DESI rankings leave Italy in a bad digital shape, but in the country's economic scenario ICT is growing better than it seems


Broadband (and ultrabroadband), digital skills, Internet users, Digital Transformation in private companies, digital public services development. These are the most important indicators contributing to each EU country's final score in the Digital Economy and Society Index. A score that, in the study's 2020 edition, doesn't put Italy in a good position. Unfortunately, exactly when the country is trying to restart its digital side thanks to PNRR Recovery Plan.

To be clear, this does not mean that digital Italy is worse than before. For the last five years, its digital competitiveness has been growing more than EU average. But the country is still behind in DESI rankings: at 25th place (on 28 total). Only Romania, Greece and Bulgaria did worse. And the country is quite distant from DESI top performers: Finland, Sweden, Denmark, The Netherlands.

Why? First of all, and historically, for a lacking fixed broadband infrastructure. Italy performs well (8th place in the EU) for generic fixed line connectivity, but badly (14th place) for fixed broadband and very badly (22nd place) for fixed ultrabroadband (more than 30 Mbps). And even when broadband is available, it is used by a relatively low fraction of households: just 60%, compared to an EU average of 80%. It certainly does not help that in Italy most (80%) available broadband lines use xDSL technology, which is relatively low-band for today's standards. Italian mobile broadband is on the other hand very good, one of the best in EU, but it can't (still?) compensate what the country is missing in fixed connectivity.

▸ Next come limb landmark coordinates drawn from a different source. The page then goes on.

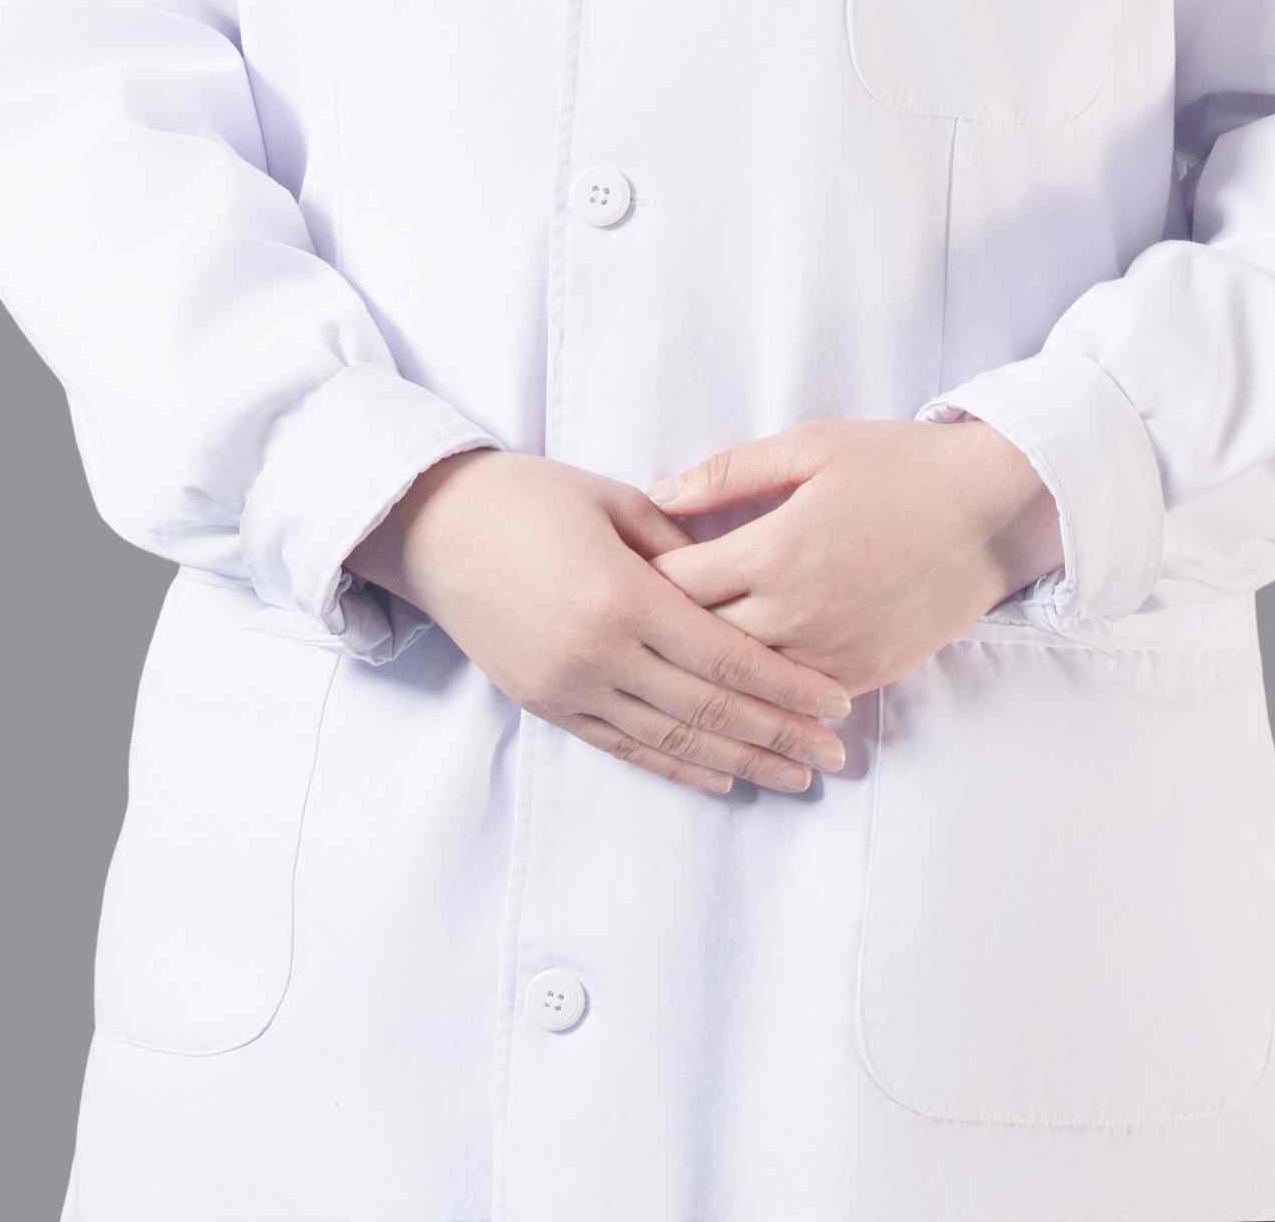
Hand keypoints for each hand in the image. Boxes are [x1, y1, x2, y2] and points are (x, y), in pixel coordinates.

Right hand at [345, 450, 856, 798]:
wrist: (435, 529)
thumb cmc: (530, 497)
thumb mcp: (615, 500)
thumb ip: (680, 544)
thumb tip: (742, 574)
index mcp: (622, 595)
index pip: (725, 655)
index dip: (787, 685)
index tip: (838, 702)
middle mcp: (597, 653)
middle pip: (709, 708)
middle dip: (780, 734)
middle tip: (837, 754)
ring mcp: (568, 687)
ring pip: (671, 740)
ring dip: (740, 762)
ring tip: (794, 776)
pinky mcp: (547, 705)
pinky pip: (625, 747)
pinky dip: (679, 767)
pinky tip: (721, 777)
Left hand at [641, 414, 1063, 697]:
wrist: (990, 509)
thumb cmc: (898, 464)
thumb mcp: (811, 445)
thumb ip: (730, 472)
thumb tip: (659, 493)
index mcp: (775, 551)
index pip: (677, 584)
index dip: (646, 578)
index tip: (631, 571)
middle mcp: (796, 613)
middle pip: (700, 639)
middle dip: (666, 628)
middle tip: (639, 618)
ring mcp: (831, 652)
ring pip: (743, 680)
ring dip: (711, 667)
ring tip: (680, 654)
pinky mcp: (863, 675)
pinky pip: (793, 697)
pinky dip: (765, 689)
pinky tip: (744, 679)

Another big issue for digital Italy is a generic underdevelopment of digital skills. Italy is regularly one of the worst performing country in DESI rankings regarding digital competences gained and put in use by citizens, private companies and Public Administration. DESI Digital Intensity Index, which rates how much digital technologies are used in private companies, puts Italy at 21st place in the EU. Just 15% of Italian companies use cloud services "of medium-high complexity", 10% sell online on their websites, 7% use Big Data analysis. In every specific ranking, Italy is closer to the bottom of the list than to the half.

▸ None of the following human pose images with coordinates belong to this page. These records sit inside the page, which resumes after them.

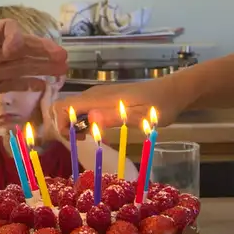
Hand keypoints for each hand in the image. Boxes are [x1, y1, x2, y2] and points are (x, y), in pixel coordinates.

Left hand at [0, 20, 67, 125]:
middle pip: (18, 48)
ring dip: (39, 68)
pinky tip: (41, 87)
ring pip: (17, 67)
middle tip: (62, 59)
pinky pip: (8, 84)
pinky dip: (25, 84)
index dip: (15, 39)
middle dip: (39, 51)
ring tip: (61, 71)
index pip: (4, 30)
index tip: (14, 55)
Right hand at [53, 77, 187, 137]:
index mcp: (100, 98)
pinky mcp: (105, 99)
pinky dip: (84, 121)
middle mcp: (95, 94)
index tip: (72, 140)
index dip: (60, 123)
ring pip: (75, 108)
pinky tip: (98, 131)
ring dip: (75, 125)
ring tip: (90, 139)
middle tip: (82, 141)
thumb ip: (114, 117)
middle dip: (66, 126)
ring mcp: (100, 95)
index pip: (65, 105)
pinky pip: (85, 109)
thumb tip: (89, 119)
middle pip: (66, 107)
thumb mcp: (140, 116)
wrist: (173, 91)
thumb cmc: (159, 105)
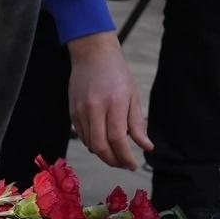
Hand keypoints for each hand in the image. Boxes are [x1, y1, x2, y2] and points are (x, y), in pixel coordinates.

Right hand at [67, 30, 151, 168]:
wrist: (92, 53)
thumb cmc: (117, 73)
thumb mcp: (133, 95)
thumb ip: (138, 124)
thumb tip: (147, 147)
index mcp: (114, 102)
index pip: (118, 139)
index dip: (125, 157)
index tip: (133, 165)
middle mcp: (94, 108)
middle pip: (101, 146)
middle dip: (113, 161)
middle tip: (123, 164)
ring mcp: (80, 110)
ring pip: (90, 144)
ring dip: (103, 154)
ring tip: (115, 154)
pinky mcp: (72, 111)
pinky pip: (82, 136)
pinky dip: (92, 144)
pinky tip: (102, 141)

Can we do better than this? Are we better than this? Partly, yes. Statistics can be misleading. And looking at many very specific rankings is like looking at many trees without considering the forest they're part of. In several important DESI indicators Italy performs well - for example, in the use of Open Data or in how PA digital services interact with those of other EU countries - and the country has a very important role in the EU data market. This is worth 72 billion euros and 75% of that is made by just six countries: United Kingdom, France, Germany, Italy, Spain, The Netherlands.

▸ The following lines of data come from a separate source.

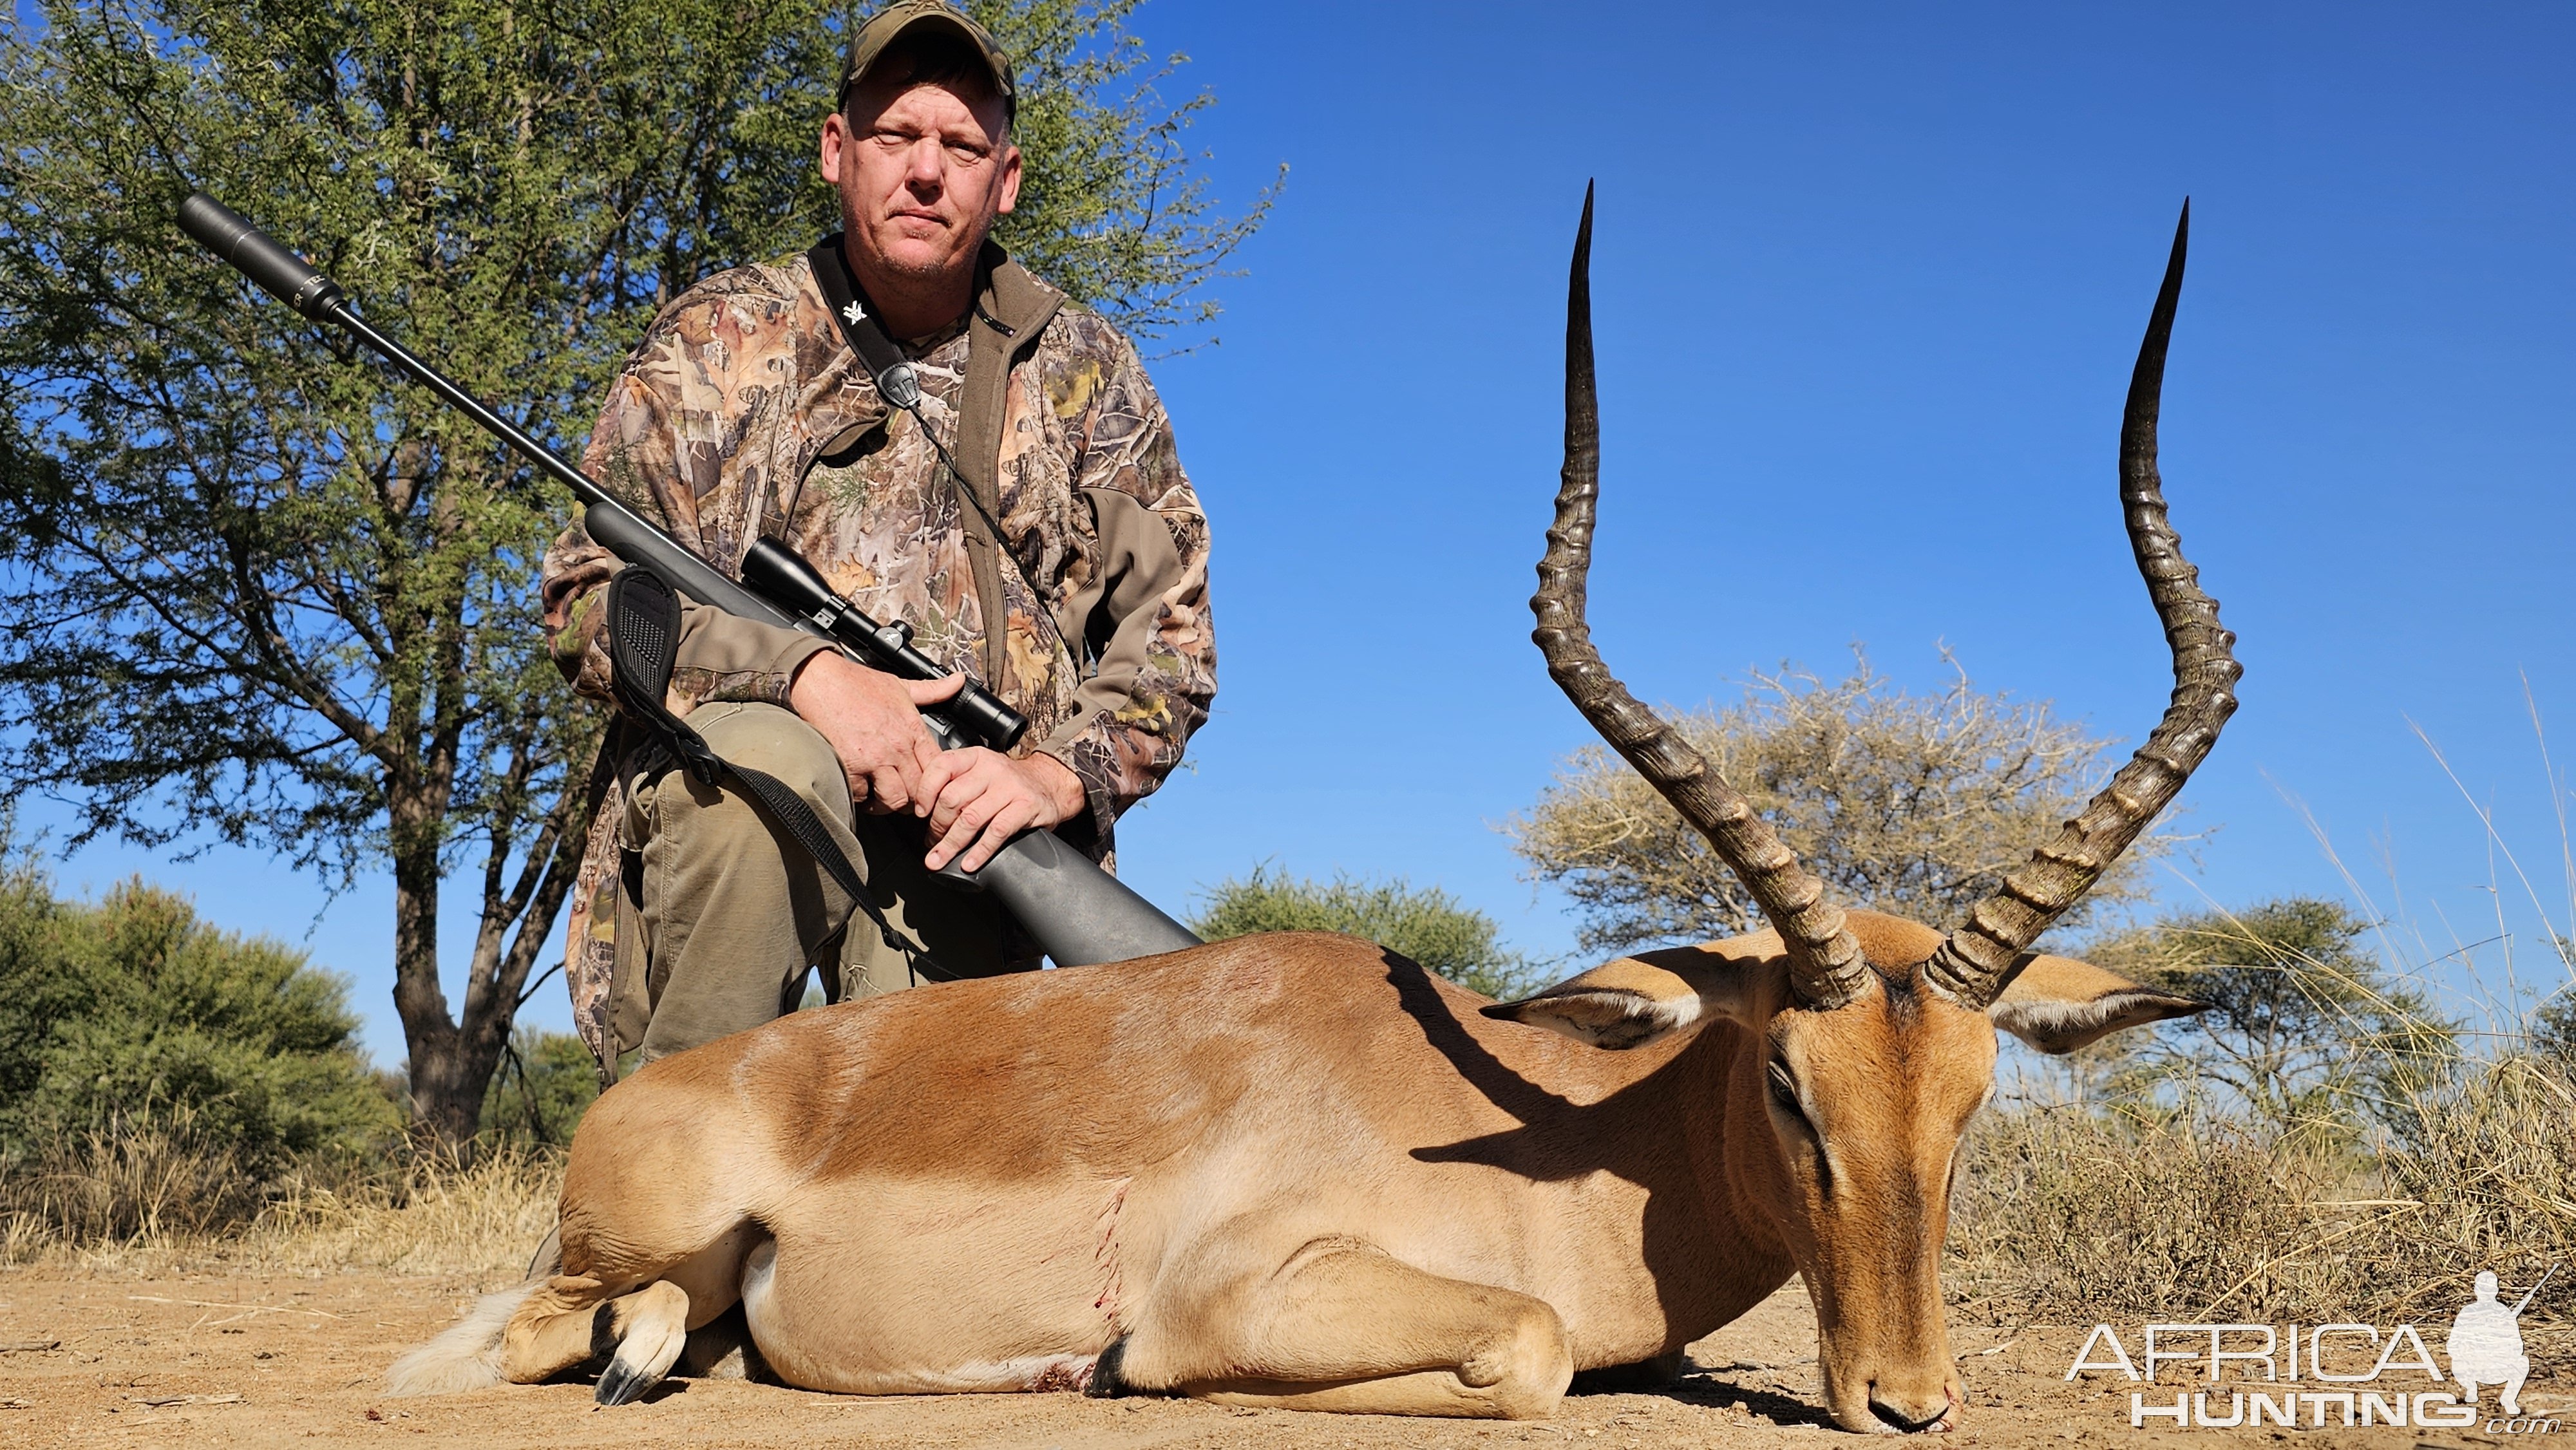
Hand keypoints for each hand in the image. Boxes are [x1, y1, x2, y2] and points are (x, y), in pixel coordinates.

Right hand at [787, 651, 963, 813]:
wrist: (821, 680)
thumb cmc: (858, 683)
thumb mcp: (902, 685)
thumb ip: (933, 690)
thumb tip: (958, 681)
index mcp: (912, 729)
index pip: (938, 769)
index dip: (936, 782)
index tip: (929, 786)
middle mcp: (896, 747)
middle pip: (919, 790)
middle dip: (915, 798)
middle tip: (906, 796)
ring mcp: (873, 759)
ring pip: (895, 799)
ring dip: (889, 801)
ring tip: (884, 795)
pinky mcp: (849, 767)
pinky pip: (862, 796)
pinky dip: (862, 797)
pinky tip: (862, 787)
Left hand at [912, 748, 1086, 872]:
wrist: (1050, 784)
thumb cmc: (1009, 784)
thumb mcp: (981, 773)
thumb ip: (956, 783)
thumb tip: (924, 813)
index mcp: (975, 757)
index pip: (941, 767)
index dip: (925, 792)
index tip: (919, 813)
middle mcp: (991, 768)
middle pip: (951, 798)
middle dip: (937, 826)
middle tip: (933, 841)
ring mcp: (1010, 787)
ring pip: (970, 818)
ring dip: (951, 844)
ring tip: (940, 858)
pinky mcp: (1025, 807)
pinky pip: (995, 832)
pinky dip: (979, 852)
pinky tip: (969, 863)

Most of all, what in Italy has changed for the better is how important digital technologies now are in shaping Italian companies of any sector. ICT Italian market now accounts for 9% of the total Italian workforce. And the country invested, in 2017, something like 2,4 billion euros in ICT R&D. Only France, United Kingodm and Germany did better. Things have still to improve, yes, but at least they are taken seriously.